Data entries:
——

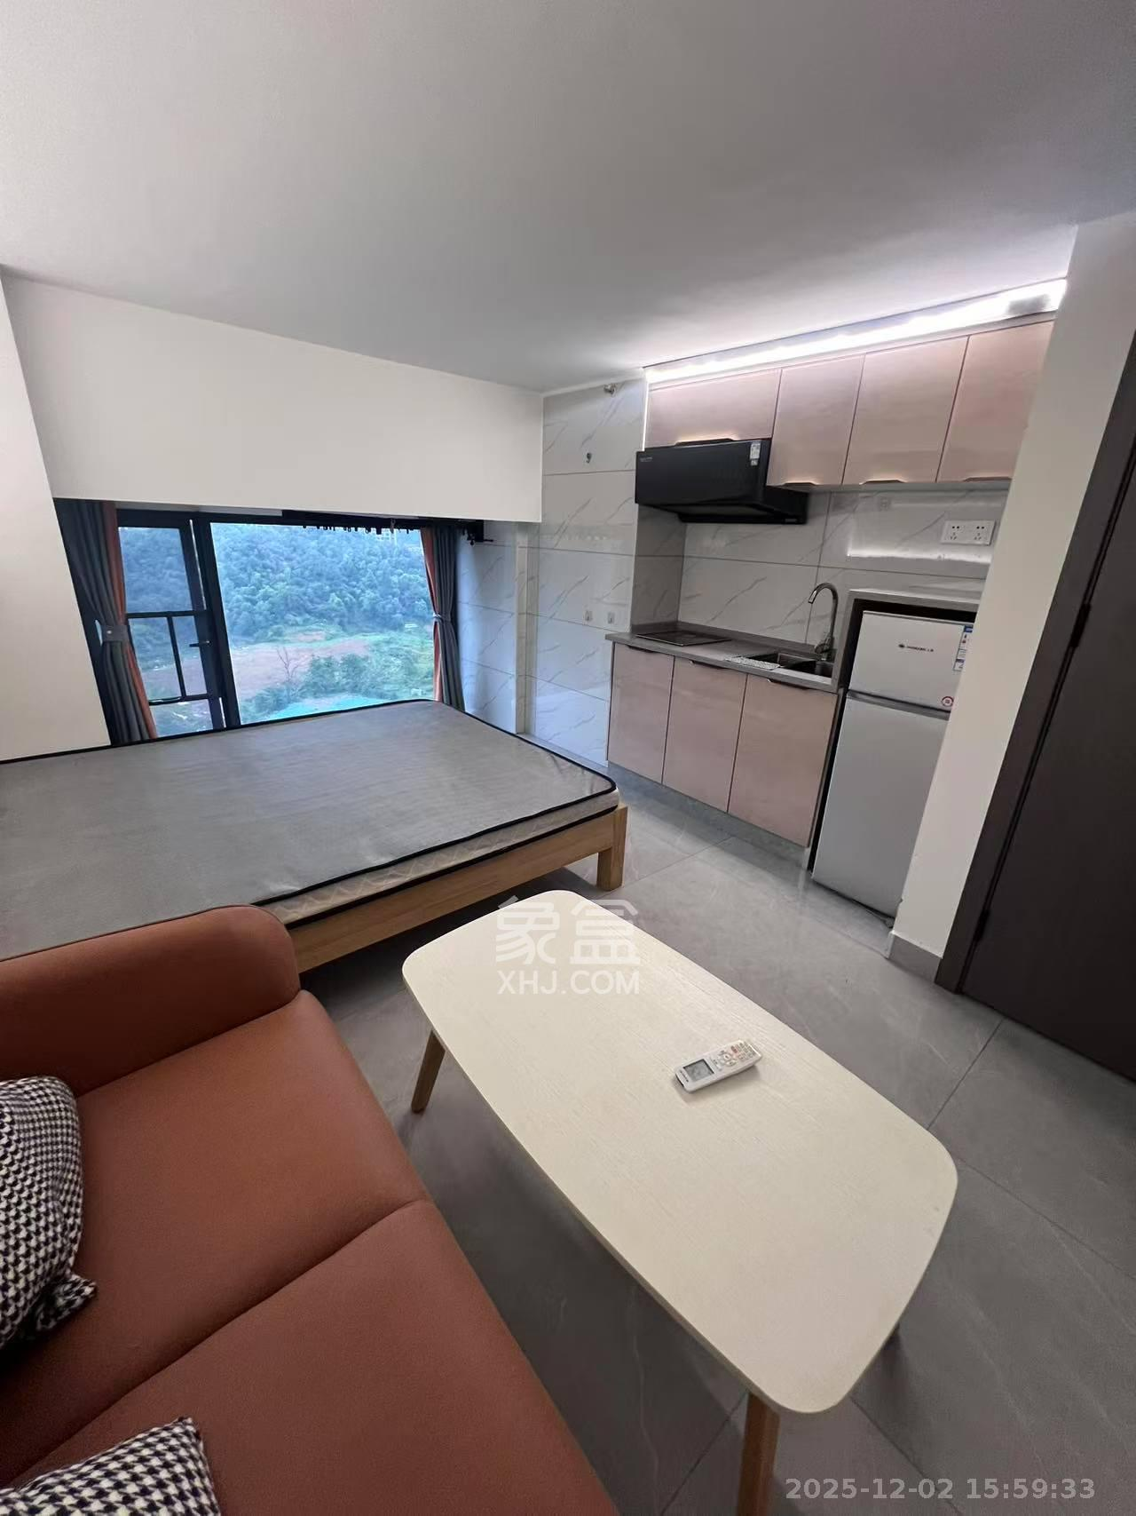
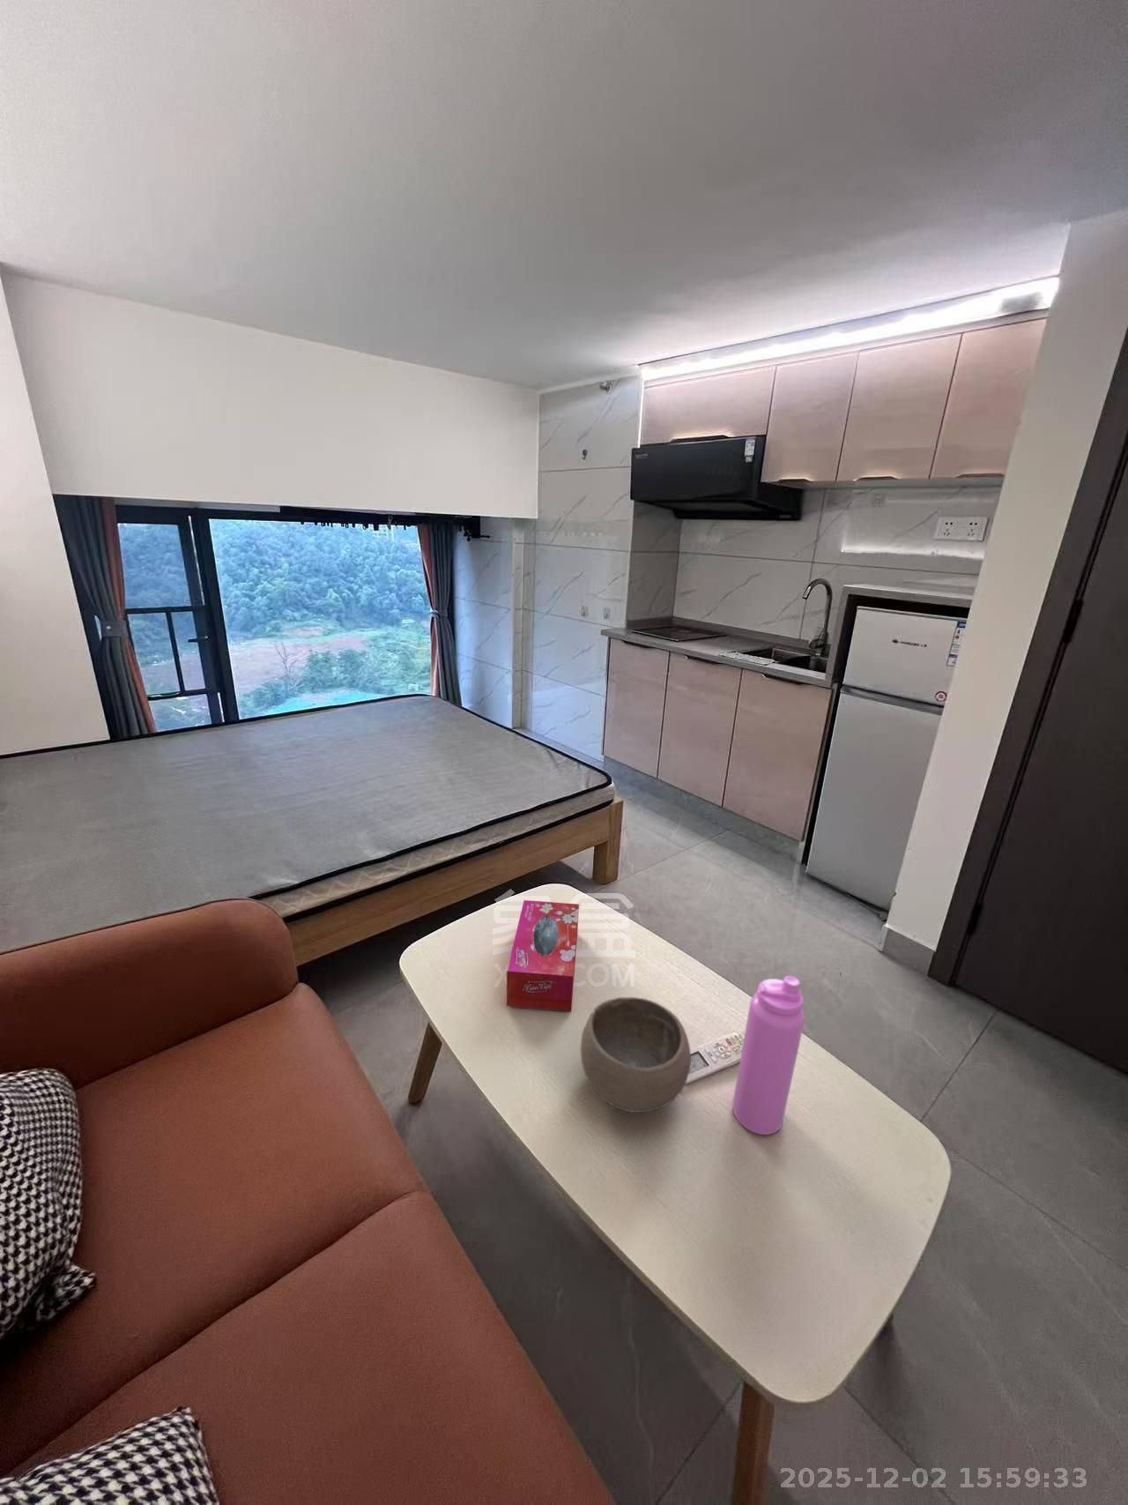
+ water bottle [731,975,806,1135]
+ bowl [579,997,692,1114]
+ tissue box [506,899,579,1012]
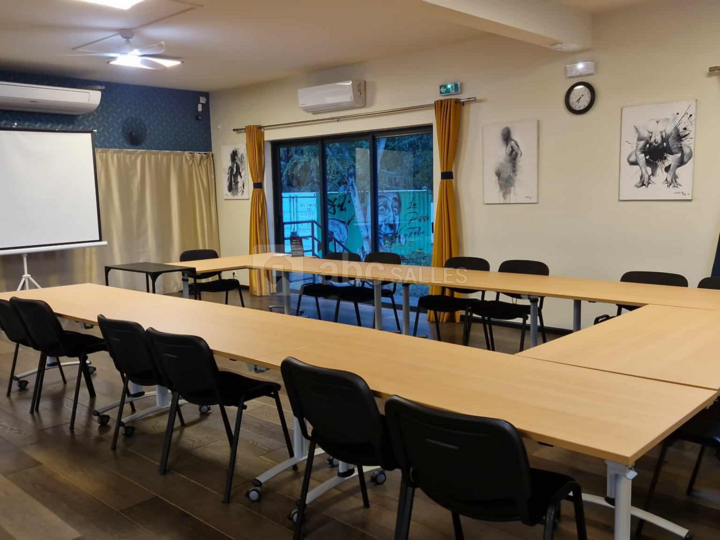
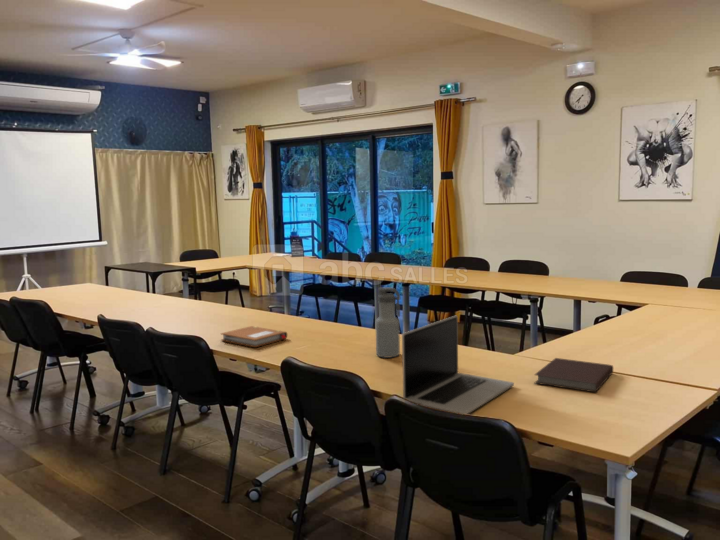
+ laptop [401,315,515,416]
+ notebook [220,325,288,348]
+ water bottle [375,286,401,359]
+ notebook [533,357,614,393]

——

● Problem to work on: Say how many lines of the data include the string "water". Nothing other than the number should be given.

● Response to this exercise: 2